As regards this lack of evidence, further in vivo studies are necessary to investigate whether sufficient bisphosphonate concentrations can be achieved in the bone and the tumour itself and to confirm the in vivo effect of the bisphosphonate on the chondrosarcoma concerning the cytotoxic properties shown in this study. On this issue, Gouin et al. [28] confirmed a positive effect of zoledronate in chondrosarcoma bearing rats. They observed a prolonged overall survival probability in a curative setting and a delay of local recurrences and a smaller tumour volume in a palliative setting in animals treated with zoledronate compared to an untreated control group.

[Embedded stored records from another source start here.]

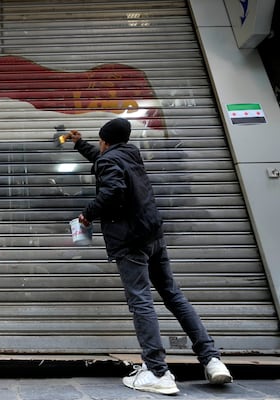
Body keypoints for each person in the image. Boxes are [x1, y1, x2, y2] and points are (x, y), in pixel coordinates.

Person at [63, 118, 233, 395]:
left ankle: (157, 371)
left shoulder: (110, 161)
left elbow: (112, 188)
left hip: (130, 241)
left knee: (141, 300)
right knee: (173, 296)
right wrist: (80, 144)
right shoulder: (130, 154)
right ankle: (212, 359)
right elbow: (105, 162)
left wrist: (87, 213)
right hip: (153, 236)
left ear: (104, 141)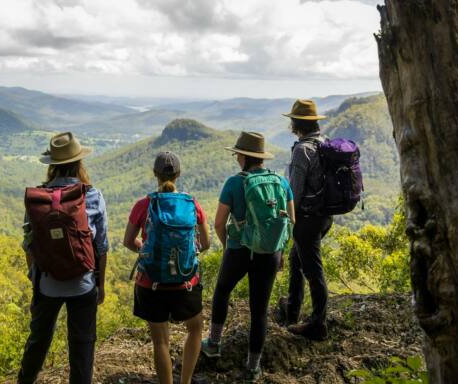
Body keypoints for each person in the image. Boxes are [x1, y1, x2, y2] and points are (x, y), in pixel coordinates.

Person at [201, 132, 295, 382]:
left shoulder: (234, 183)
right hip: (270, 252)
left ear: (243, 156)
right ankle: (253, 367)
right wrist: (280, 250)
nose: (236, 158)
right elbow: (290, 222)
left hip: (239, 249)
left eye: (237, 154)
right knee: (259, 310)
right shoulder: (281, 183)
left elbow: (219, 223)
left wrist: (227, 246)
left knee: (222, 291)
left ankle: (214, 343)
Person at [18, 132, 108, 384]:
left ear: (52, 165)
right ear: (79, 163)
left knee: (38, 342)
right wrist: (100, 286)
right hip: (83, 283)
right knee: (82, 347)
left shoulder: (37, 199)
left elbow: (29, 245)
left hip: (47, 283)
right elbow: (101, 246)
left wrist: (35, 281)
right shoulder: (92, 195)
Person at [123, 151, 210, 384]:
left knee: (161, 341)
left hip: (151, 283)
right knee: (194, 329)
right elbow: (207, 243)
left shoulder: (144, 205)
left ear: (155, 174)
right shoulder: (192, 204)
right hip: (186, 283)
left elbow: (129, 242)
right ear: (179, 174)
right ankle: (186, 381)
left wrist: (146, 246)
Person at [277, 99, 333, 341]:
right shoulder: (324, 143)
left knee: (312, 269)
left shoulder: (302, 149)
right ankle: (292, 309)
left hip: (308, 218)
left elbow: (295, 192)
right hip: (324, 216)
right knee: (296, 259)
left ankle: (317, 324)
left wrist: (288, 219)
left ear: (295, 124)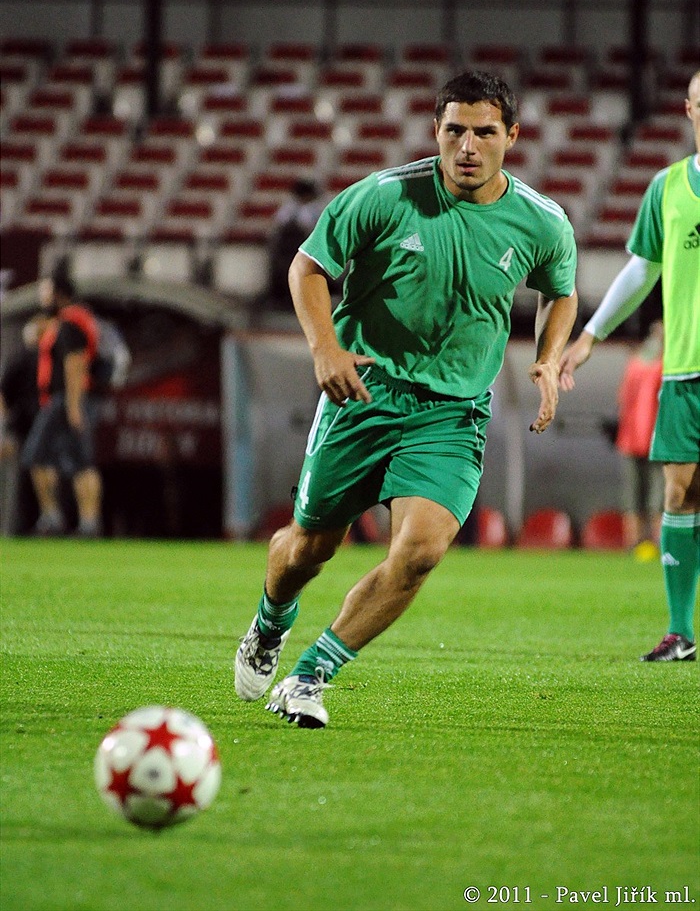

However, they did not measure the biphosphonate concentrations reached in the bone or the tumours themselves.
Conclusion
In conclusion, our study provides strong evidence that bisphosphonates used in a dose-dependent manner in vitro directly affect the growth of the two chondrosarcoma cell lines. However, more research and further preclinical studies are necessary to confirm the potential clinical use of bisphosphonates on chondrosarcoma in humans.